Am nächsten Morgen erschien Peters bereits um acht Uhr im Bungalow, und sie setzten sich sofort, ohne weitere Umstände zu machen, an den Tisch und fingen an.

»Dann kamen Sie also nach London zurück. Was taten Sie dort?«

»Man legte mich auf Eis. dass ich erledigt war, wußte ich schon, als mich dieser Esel von der Personalabteilung vom Flughafen abholte. Ich mußte direkt zum Chef, um über Karl zu berichten. Der war tot - was war darüber noch zu sagen?«

»Was machte man mit Ihnen?«

»Zuerst sagte man, ich könnte meine Zeit in London so lange absitzen, bis ich die Berechtigung zu einer vollen Pension erreicht hätte. Man war so verdammt gütig, dass ich wütend wurde. Da sagte ich ihnen, wenn sie schon so scharf darauf wären, mir Geld nachzuwerfen, dann sollten sie doch das Nächstliegende tun und mir meine volle Dienstzeit anrechnen, anstatt dauernd von der Unterbrechung zu schwatzen. Daraufhin wurden sie sauer. Sie steckten mich zu den Frauen in die Bankabteilung. An diese Periode kann ich mich nicht recht erinnern - ich fing etwas zu trinken an. Verlor ziemlich an Kondition.« Er steckte sich eine Zigarette an.

Peters nickte.

»Das war der wirkliche Grund, warum sie mich entließen. Sie sahen es nicht gerne, dass ich trank.«

»Erzählen Sie wenigstens, woran Sie sich von der Bankabteilung noch erinnern können«, schlug Peters vor.

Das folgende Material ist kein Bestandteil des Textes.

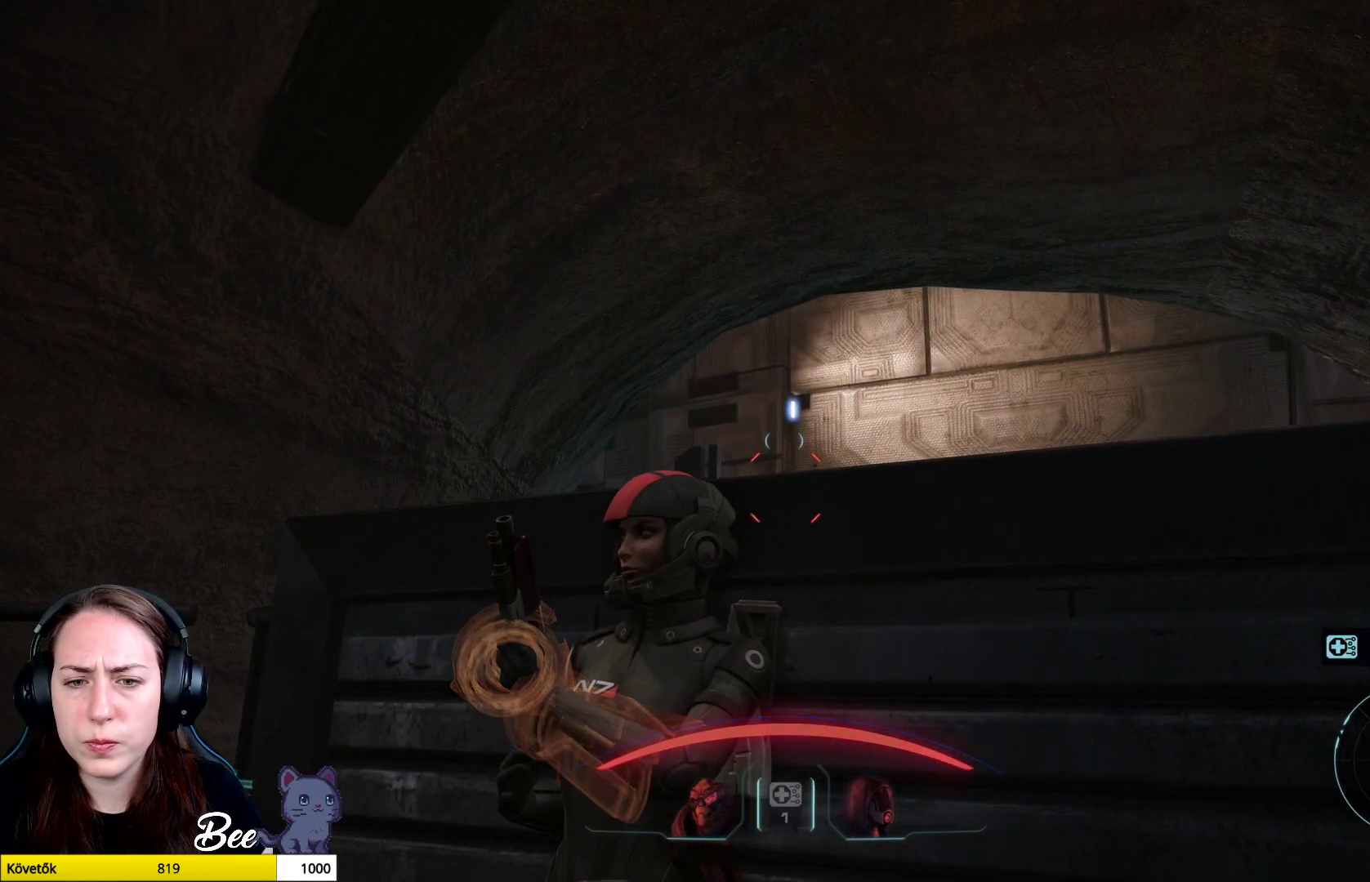
{"buttons": ["L2"], "left_stick": "center", "right_stick": "down", "events": [[166, "L2", "down"], [283, "right_stick", "down"]]}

»Es war eine langweilige Angelegenheit. Ich bin nicht für Büroarbeit geschaffen. Deshalb hatte ich mich ja auch so an Berlin geklammert. Als sie mich dann zurückholten, wußte ich, dass ich auf Eis gelegt werden sollte. Aber, Himmel noch mal …«

»Was haben Sie dort gemacht?«

Leamas zuckte die Achseln.

»Ich habe in demselben Raum mit zwei Frauen gesessen, sie hießen Thursby und Larrett. Ich nannte sie ›Thursday and Friday‹.« Er grinste ziemlich blöde. Peters sah verständnislos drein.

»Wir taten nichts anderes, als Formulare weiterzuschicken. Wir bekamen beispielsweise einen Brief von der Finanzabteilung: ›Die Zahlung von siebenhundert Dollar an Soundso ist mit Wirkung vom Soundsovielten genehmigt, bitte veranlassen Sie das Nötige.‹ - Das war in der Hauptsache alles. Thursday und Friday schoben den Zettel dann ein bißchen herum, hefteten ihn ein, machten Stempel drauf, und ich unterschrieb einen Scheck oder einen Auftrag an die Bank, das Geld zu überweisen.«

»Welche Bank?«

»Blatt and Rodney, eine drollige kleine Bank in der City. Nach einer im Rondell kursierenden Theorie sind nämlich ehemalige Etonschüler verschwiegen.«

»Praktisch kannten Sie dann also Namen von Agenten in der ganzen Welt?«

»Nicht notwendigerweise. Das war das Raffinierte daran. Ich habe zwar die Schecks unterschrieben oder die Bankaufträge, aber der Name des Empfängers wurde erst später auf dem von uns freigelassenen Platz eingetragen. Der Begleitbrief - oder was es nun war - wurde von uns unterschrieben, und dann ging der Akt zurück zur Abteilung für Spezialabfertigung.«

»Wer ist das?«

»Das sind die Führer der Agentenhauptliste. Sie setzen die Namen ein und verschicken die Anweisungen. Sehr schlau, muß ich sagen.«

Peters sah enttäuscht aus.

»Wollen Sie damit sagen, dass Sie keine Möglichkeit hatten, die Namen der Empfänger zu kennen?«

»Im allgemeinen nicht, nein.«

»Aber gelegentlich?«

»Dann und wann durchschauten wir die Sache natürlich. Dieses ganze Hin und Her zwischen Bank-, Finanz- und Abfertigungsabteilung führte manchmal zwangsläufig zu bestimmten Schlüssen. Ein System kann auch allzu clever werden. Dann stießen wir auf Spezialmaterial, das uns das Leben etwas aufhellte.«

Leamas stand auf. »Ich habe eine Liste aller Zahlungen angelegt, an die ich mich erinnern kann. Sie ist in meinem Zimmer. Ich hole sie.«

Er verließ den Raum mit dem etwas schleppenden Gang, den er seit der Ankunft in Holland angenommen hatte. Er kam mit ein paar Blättern aus einem Notizbuch zurück.